Problem: Every record is to be copied unchanged, except that its pictures are removed.
· · ·
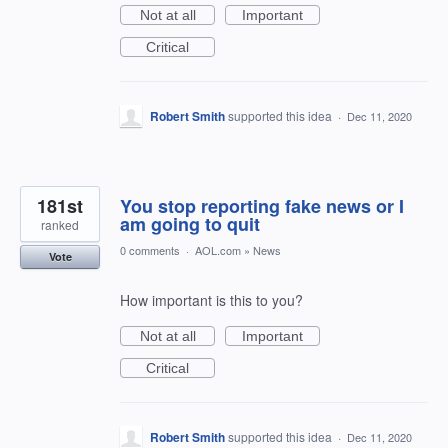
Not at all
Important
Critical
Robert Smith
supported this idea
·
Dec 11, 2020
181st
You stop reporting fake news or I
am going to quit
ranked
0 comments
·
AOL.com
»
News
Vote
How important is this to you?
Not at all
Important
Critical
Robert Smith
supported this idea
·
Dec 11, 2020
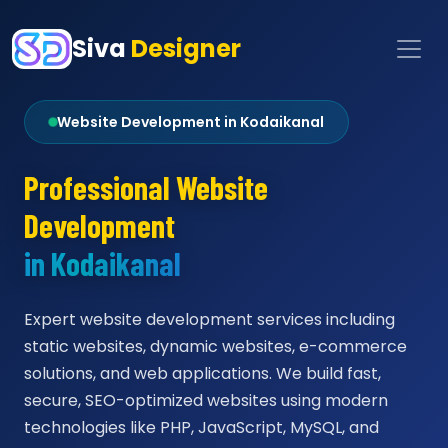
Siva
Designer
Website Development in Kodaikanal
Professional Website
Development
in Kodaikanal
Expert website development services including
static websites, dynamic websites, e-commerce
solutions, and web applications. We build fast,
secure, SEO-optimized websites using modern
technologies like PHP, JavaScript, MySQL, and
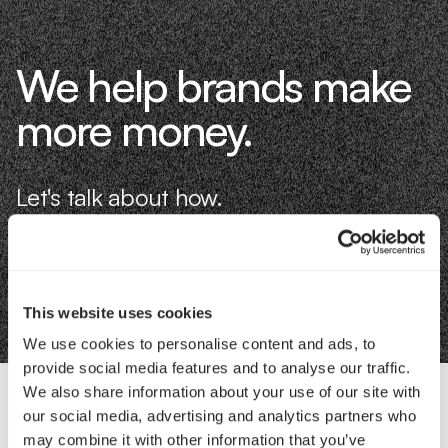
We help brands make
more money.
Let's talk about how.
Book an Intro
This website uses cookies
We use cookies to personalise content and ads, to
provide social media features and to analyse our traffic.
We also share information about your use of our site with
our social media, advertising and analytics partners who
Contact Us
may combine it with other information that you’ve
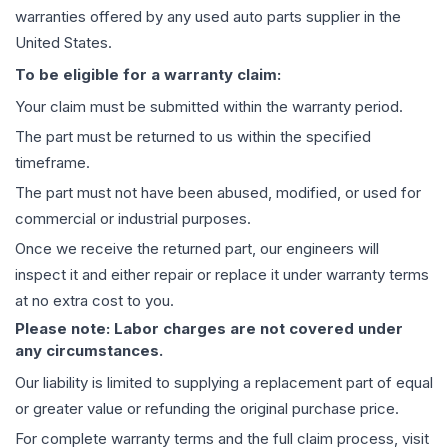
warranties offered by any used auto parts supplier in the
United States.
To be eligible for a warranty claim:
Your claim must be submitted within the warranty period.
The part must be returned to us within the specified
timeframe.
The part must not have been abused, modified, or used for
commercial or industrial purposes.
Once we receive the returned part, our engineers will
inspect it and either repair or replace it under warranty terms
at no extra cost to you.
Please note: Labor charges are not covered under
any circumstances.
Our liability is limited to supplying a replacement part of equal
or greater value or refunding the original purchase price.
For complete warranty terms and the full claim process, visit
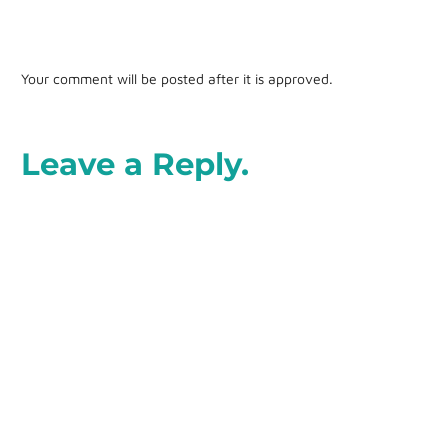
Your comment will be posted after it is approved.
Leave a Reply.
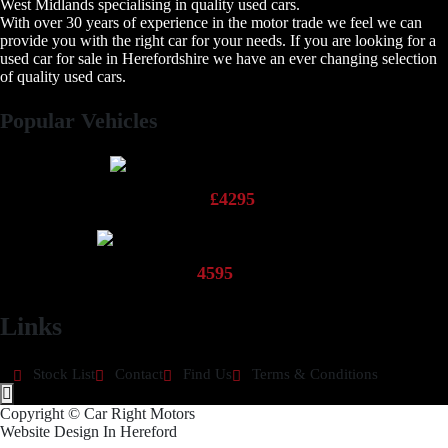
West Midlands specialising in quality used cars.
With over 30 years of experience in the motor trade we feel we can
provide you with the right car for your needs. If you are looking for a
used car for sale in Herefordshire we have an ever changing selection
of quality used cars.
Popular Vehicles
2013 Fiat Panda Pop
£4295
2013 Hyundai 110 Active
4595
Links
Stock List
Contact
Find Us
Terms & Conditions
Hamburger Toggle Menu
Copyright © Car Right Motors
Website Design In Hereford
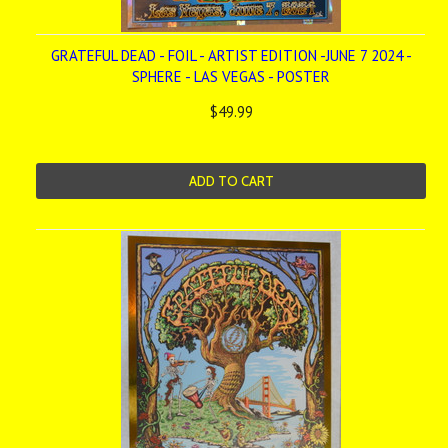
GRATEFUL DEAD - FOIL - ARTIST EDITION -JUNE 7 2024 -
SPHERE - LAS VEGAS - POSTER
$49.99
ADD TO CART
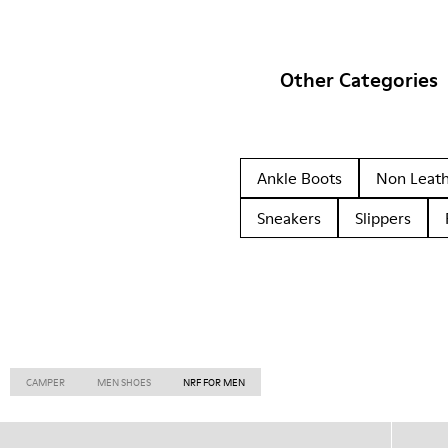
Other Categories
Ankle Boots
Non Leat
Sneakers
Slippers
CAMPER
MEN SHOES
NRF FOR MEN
· · ·
Response area:
Not at all
Important
Critical
Robert Smith
supported this idea
·
Dec 11, 2020
181st
You stop reporting fake news or I
am going to quit
ranked
0 comments
·
AOL.com
»
News
Vote
How important is this to you?
Not at all
Important
Critical
Robert Smith
supported this idea
·
Dec 11, 2020
Siva
Designer
Website Development in Kodaikanal
Professional Website
Development
in Kodaikanal
Expert website development services including
static websites, dynamic websites, e-commerce
solutions, and web applications. We build fast,
secure, SEO-optimized websites using modern
technologies like PHP, JavaScript, MySQL, and
We help brands make
more money.
Let's talk about how.
Book an Intro
This website uses cookies
We use cookies to personalise content and ads, to
provide social media features and to analyse our traffic.
We also share information about your use of our site with
our social media, advertising and analytics partners who
Contact Us
may combine it with other information that you’ve
warranties offered by any used auto parts supplier in the
United States.
To be eligible for a warranty claim:
Your claim must be submitted within the warranty period.
The part must be returned to us within the specified
timeframe.
The part must not have been abused, modified, or used for
commercial or industrial purposes.
Once we receive the returned part, our engineers will
inspect it and either repair or replace it under warranty terms
at no extra cost to you.
Please note: Labor charges are not covered under
any circumstances.
Our liability is limited to supplying a replacement part of equal
or greater value or refunding the original purchase price.
For complete warranty terms and the full claim process, visit
Your comment will be posted after it is approved.
Leave a Reply.
West Midlands specialising in quality used cars.
With over 30 years of experience in the motor trade we feel we can
provide you with the right car for your needs. If you are looking for a
used car for sale in Herefordshire we have an ever changing selection
of quality used cars.
Popular Vehicles
2013 Fiat Panda Pop
£4295
2013 Hyundai 110 Active
4595
Links
Stock List
Contact
Find Us
Terms & Conditions
Hamburger Toggle Menu
Copyright © Car Right Motors
Website Design In Hereford
GRATEFUL DEAD - FOIL - ARTIST EDITION -JUNE 7 2024 -
SPHERE - LAS VEGAS - POSTER
$49.99
ADD TO CART
Other Categories
Ankle Boots
Non Leat
Sneakers
Slippers
CAMPER
MEN SHOES
NRF FOR MEN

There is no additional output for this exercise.